Monday, May 9, 2022

RISD May 2022 Elections Grade

So I made some predictions and the voters have decided. How did that go? Let's take a look at the RISD election outcomes. How did the voters do? How did I do?

In case you didn't read my predictions, you can find them here. As a reminder, my "predictions" were not scientific. I pretty much "sensed the wind" and applied some scenarios and took a shot.

District 5

Let's start off where I did the best: Richardson ISD Trustee in District 5.

That prediction was "correct" as the winning order was in my "Most Likely" column. I put "correct" in goofy quotes because I really was not predicting winners and losers as much as setting a level of expectation. To clarify, when I said "most likely" and I stated two possible outcomes, their order on the page is irrelevant. Because one was written before the other did not imply I thought one was more likely than then other.

The unofficial tally is:
Rachel McGowan - 2,962
Jan Stell - 2,221
Kile Brown - 624

I said, "the only difference is if the anti-CRT campaign has any traction or if there is a runoff at all." Indeed, the anti-CRT campaign (based on falsehoods in my opinion) did have traction. To quote the venerable H.L. Mencken,

The whole aim of practical politics is to keep the populace alarmed (and hence clamorous to be led to safety) by an endless series of hobgoblins, most of them imaginary.
This certainly describes the anti-CRT interjections into School Board politics

McGowan did have enough to avoid a run-off by having strong community support and by running a very strong campaign. This result is not surprising.

Now to where I didn't do as well.

District 2

In self-evaluating my own guesses I would call my District 2 prediction a "sort of" or "close but no cigar."

I stated, "The two wildcards which may determine the outcomes are the power of incumbency possibly benefiting Eron Linn, and the influence of the heavy PAC money spent in favor of Sherry Clemens.

The unofficial tally:
Sherry Clemens - 1,722
Vanessa Pacheco - 1,681
Eron Linn - 717

So the question of whether incumbency would boost Eron Linn was answered. The voters delivered a resounding "No" to that question.

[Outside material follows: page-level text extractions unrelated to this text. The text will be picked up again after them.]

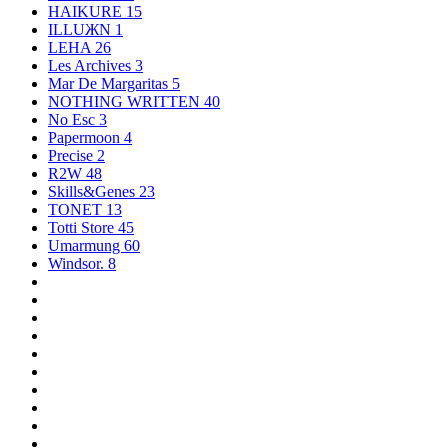
HAIKURE
15
ILLUЖN
1
LEHA
26
Les Archives
3
Mar De Margaritas
5
NOTHING WRITTEN
40
No Esc
3
Papermoon
4
Precise
2
R2W
48
Skills&Genes
23
TONET
13
Totti Store
45
Umarmung
60
Windsor.
8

With the second, the heavy outsider PAC money did effect the outcome but maybe not as much as it looks. Perhaps official results will yield a different take, but of the 14 precincts in District 2, Sherry Clemens won only 3. One of those was her home precinct. No candidate received a majority.

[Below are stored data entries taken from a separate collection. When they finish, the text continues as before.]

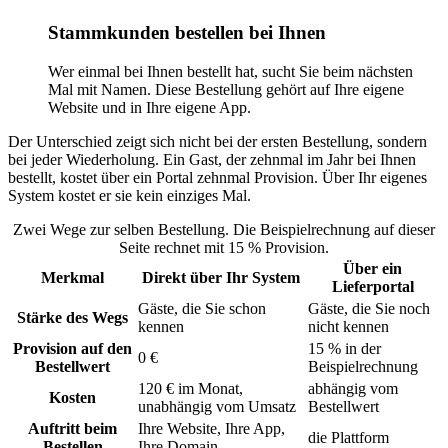
Stammkunden bestellen bei Ihnen
Wer einmal bei Ihnen bestellt hat, sucht Sie beim nächsten
Mal mit Namen. Diese Bestellung gehört auf Ihre eigene
Website und in Ihre eigene App.
Der Unterschied zeigt sich nicht bei der ersten Bestellung, sondern
bei jeder Wiederholung. Ein Gast, der zehnmal im Jahr bei Ihnen
bestellt, kostet über ein Portal zehnmal Provision. Über Ihr eigenes
System kostet er sie kein einziges Mal.
Zwei Wege zur selben Bestellung. Die Beispielrechnung auf dieser
Seite rechnet mit 15 % Provision.
Über ein
Merkmal
Direkt über Ihr System
Lieferportal
Gäste, die Sie schon
Gäste, die Sie noch
Stärke des Wegs
kennen
nicht kennen
Provision auf den
15 % in der
0 €
Bestellwert
Beispielrechnung
120 € im Monat,
abhängig vom
Kosten
unabhängig vom Umsatz
Bestellwert
Auftritt beim
Ihre Website, Ihre App,
die Plattform
Bestellen
Ihre Domain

The eventual order (Clemens, Pacheco, Linn) was in my "Less Likely" column sandwiched between "Next Most Likely" and "Least Likely." The difference between that outcome and Pacheco,Clemens,Linn (which would have been in my "Most Likely" column) was only 41 votes. That is one vote less than 1% of the vote total. 

Did my predictions (i.e. guesses) take into account such a close race? No. I really wasn't putting that much effort into it. I said, "If Linn's incumbency falls flat then I see that it is possible that Clemens comes out on top but I think if that happens I think it is more likely that Pacheco does in that scenario."

Clearly only half of that occurred but it was less than a percent of total votes from being the case so I called that "close but no cigar." On the other hand, in both districts my "Least Likely" outcomes where nowhere close to happening so those were on the money.

I did say this was "...just as an experiment - partly amusing, partly serious - so I can be held accountable and hopefully gain bragging rights."

I can brag about District 5. Not so much in District 2, but I was less than a percent from being able to brag about that district too.

I will hopefully try to predict the run-off result. Watch here for that.


  1. Thanks for the effort. Your "system" needs work. You understood the factors at work here (power of incumbency, influence of PAC money, etc.). But when your District 2 "Most likely" predictions were for Pacheco or Linn to win, there's no way I would describe that as "close but no cigar." You need a mathematical scoring system, kind of like those scales at the fair have.

    1. Thanks for the comment. We will partly agree to disagree. Of course, one can always improve. however, less than one percent from "Most likely" (and is that not math and scoring), none of the "least likely" occurring, and another "Most likely" occurring is in the realm of "close but no cigar."

      If I was to get this result 20 times for 20 elections then the record would be at least 50% most likely occurring and 0% least likely occurring and the rest of differing probabilities. For a probabilistic prediction, that would not be so bad.

    2. 1% off would have been excellent. Your "Most likely" scenarios also contained Eron Linn coming out on top. You were 24% away from that. So do you average (1% + 24% / 2 = 12.5%) and say that's still "close but no cigar"? A system that allows you to predict two quite different outcomes as "most likely" and then claim success when one of the two comes close needs to be rethought.

    3. I look forward to your predictions with such a system.

    4. Someone would first have to define such a system. But it won't be me. I've never seen such a system for an election with two candidates (just ask Nate Silver), to say nothing of three candidates.